Where is my Android keystore stored?

Wherever you saved it when you created it; Android doesn't pick a location for you. If you used the Android Studio wizard, check the path you entered in the Key store path field. The debug keystore is the exception: Android tooling auto-generates it at ~/.android/debug.keystore.

What happens if I lose my keystore?

If you're enrolled in Play App Signing, you've lost only the upload key: request an upload key reset through the Play Console help form, register a new key, and continue releasing. If you're not enrolled and the lost key is your app signing key, there's no recovery; you'd have to publish under a new package name and lose your install base. That asymmetry is why enrolling is best practice #1 above.

What's the difference between the keystore password and the key password?

The keystore password unlocks the file, whereas the key password unlocks an individual key inside it. One file can hold several keys, each with its own alias and password.
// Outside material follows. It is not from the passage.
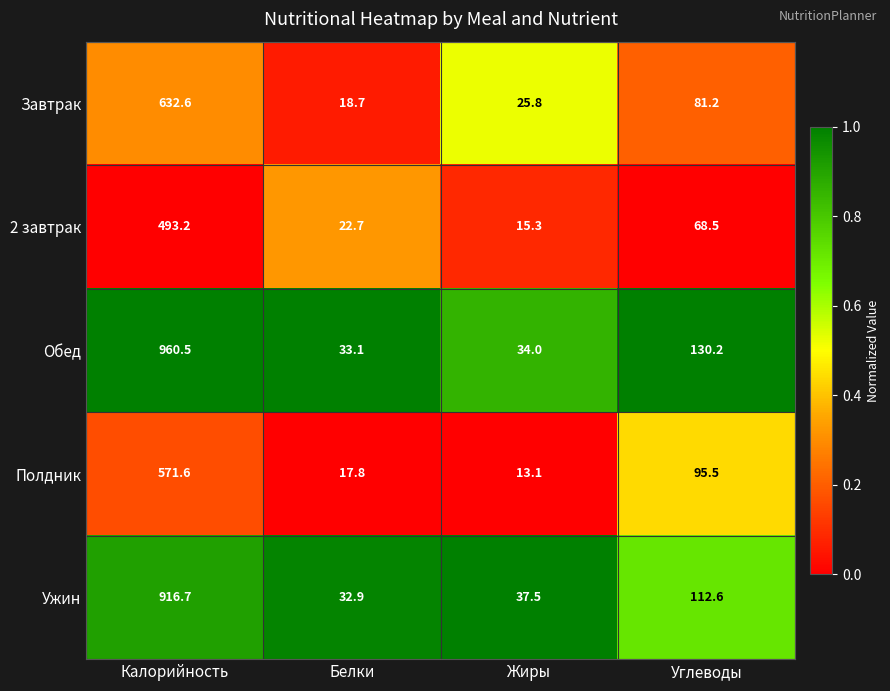

Which label corresponds to the smallest value in the chart?

Жиры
Tools and CI systems (including the Bitrise Code signing tab) ask for both, so keep both recorded in your team vault, even if you set them to the same value.

Is the debug keystore different from a release keystore?

Yes, completely. The debug keystore is auto-generated with a well-known password (android) and exists only so debug builds are installed without ceremony. Google Play rejects anything signed with it. Your release keystore is unique to you, secret, and the one this whole article is about. iOS draws a similar line between development and distribution signing if your team ships both platforms.